Task goal = Please reproduce all of the data exactly as it appears, but skip the pictures.

Segment Start: Information supplied

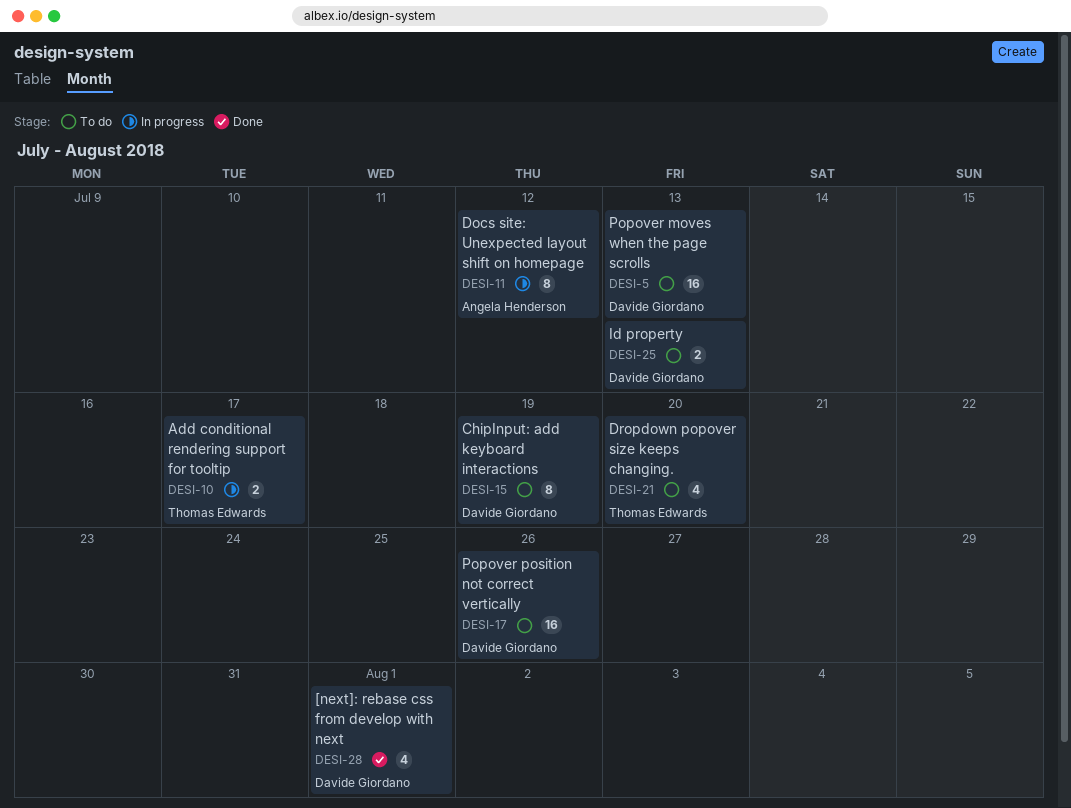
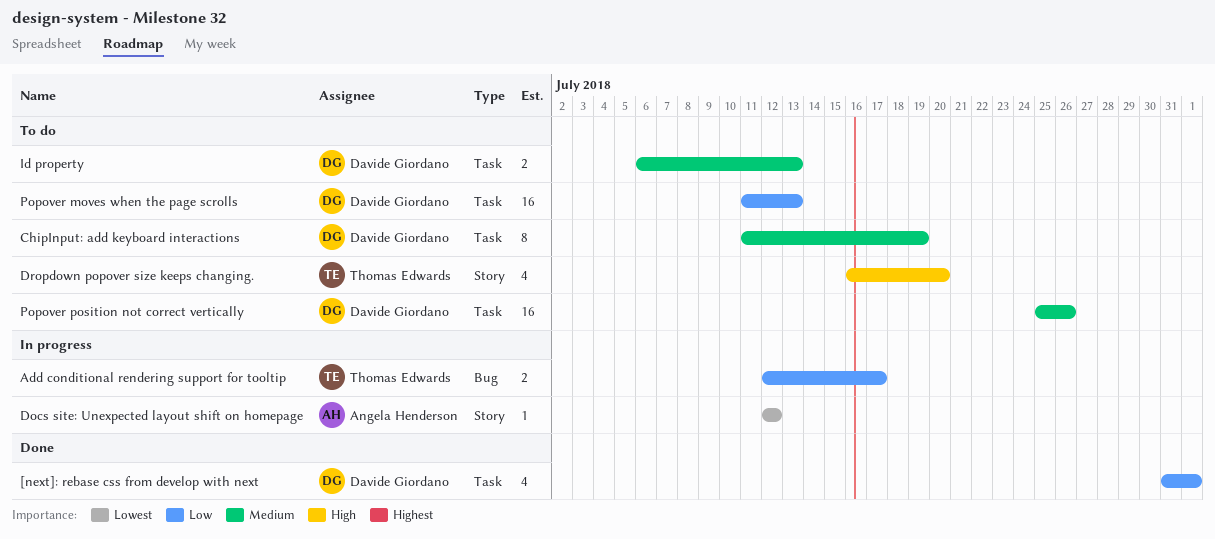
Docs site: Unexpected layout shift on homepage, estimate: 8 -> 1

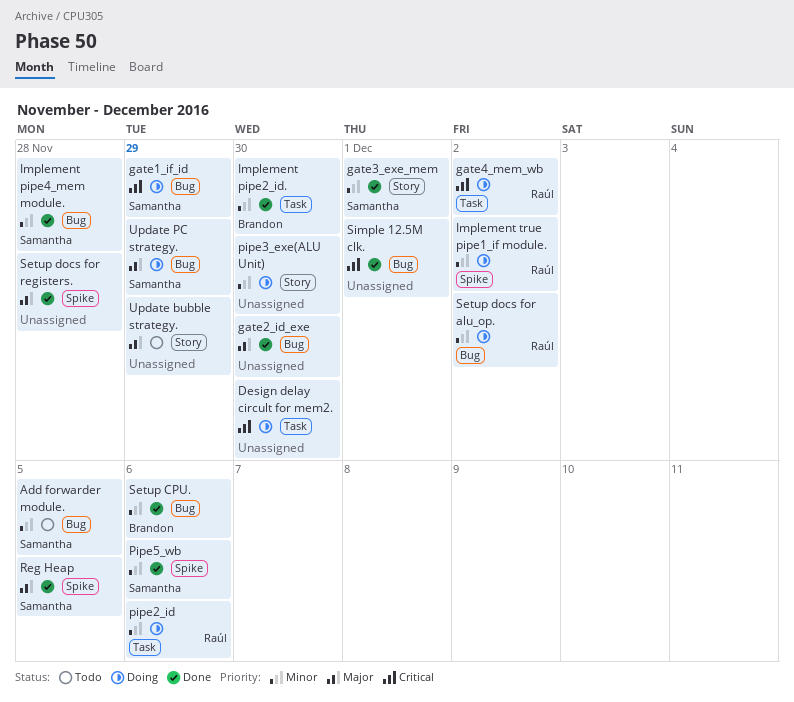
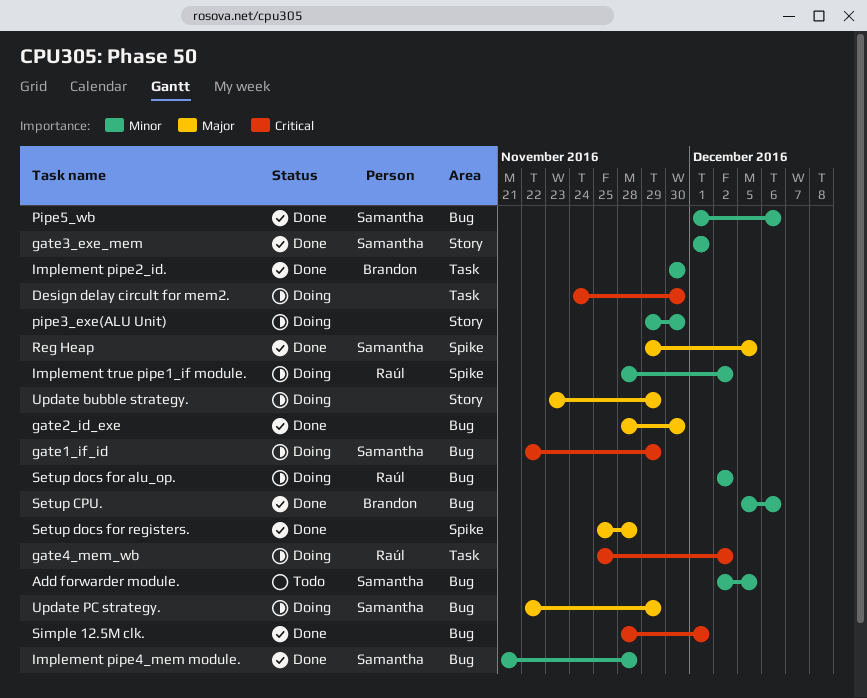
pipe2_id: present -> none
Pipe5_wb, label: Spike -> Bug
Update bubble strategy., status: Todo -> Doing

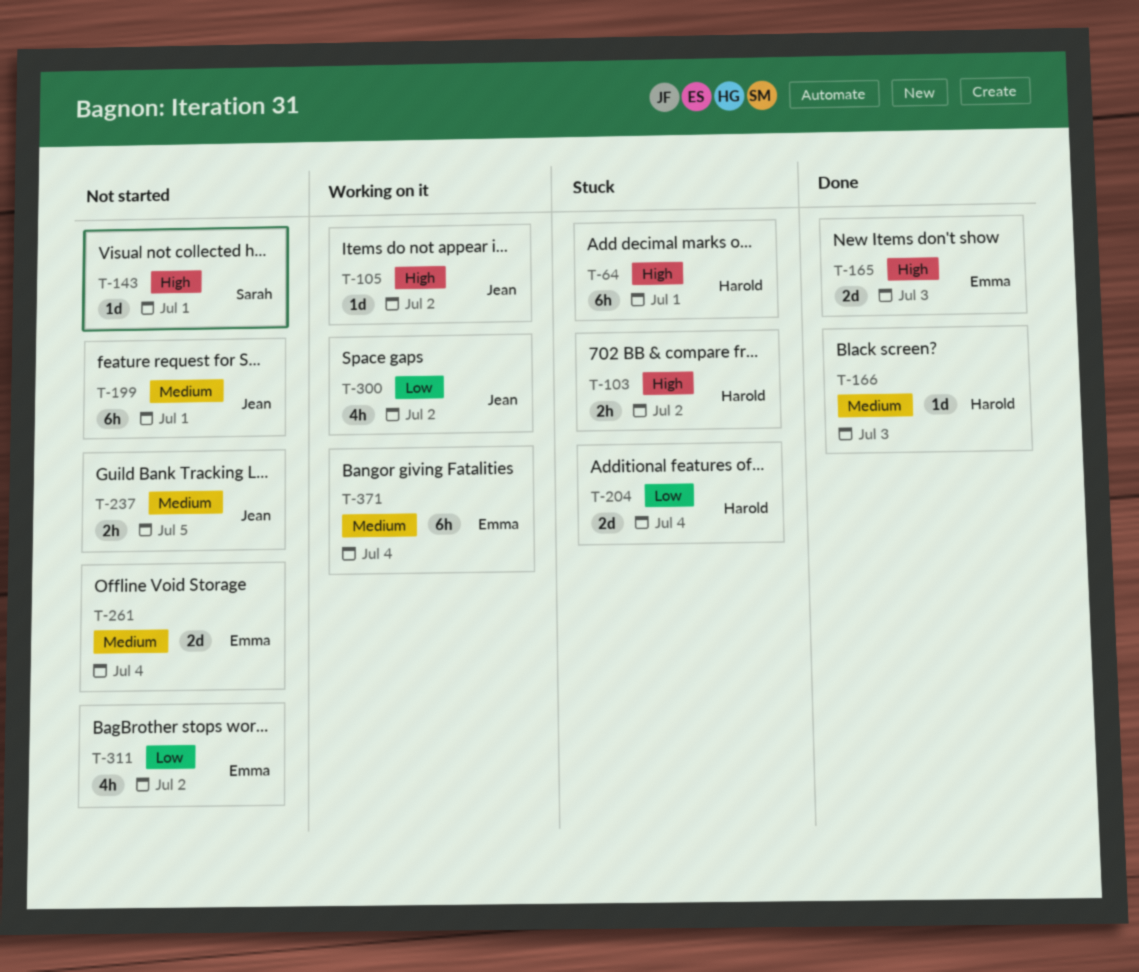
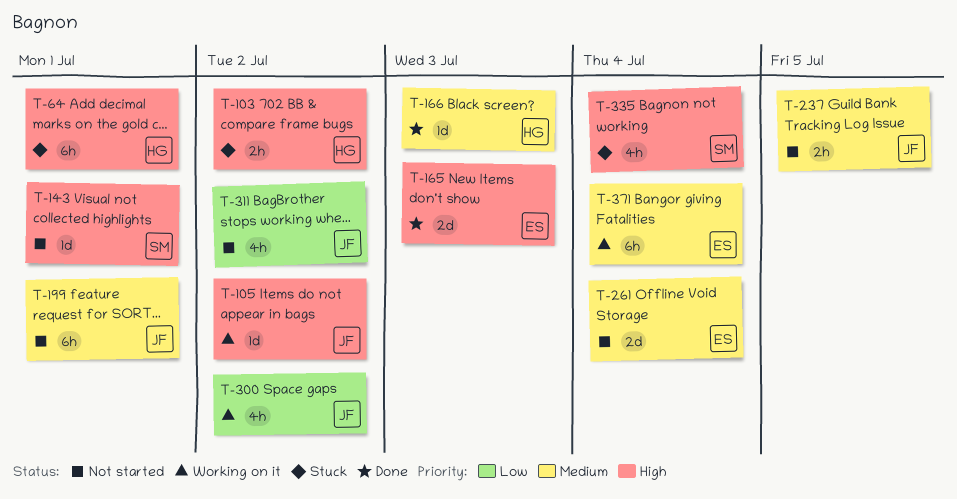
T-204: present -> none
T-311, owner: Emma -> Jean
T-335: none -> present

Segment End: Information supplied

Solution =
Docs site: Unexpected layout shift on homepage, estimate: 8 -> 1

pipe2_id: present -> none
Pipe5_wb, label: Spike -> Bug
Update bubble strategy., status: Todo -> Doing

T-204: present -> none
T-311, owner: Emma -> Jean
T-335: none -> present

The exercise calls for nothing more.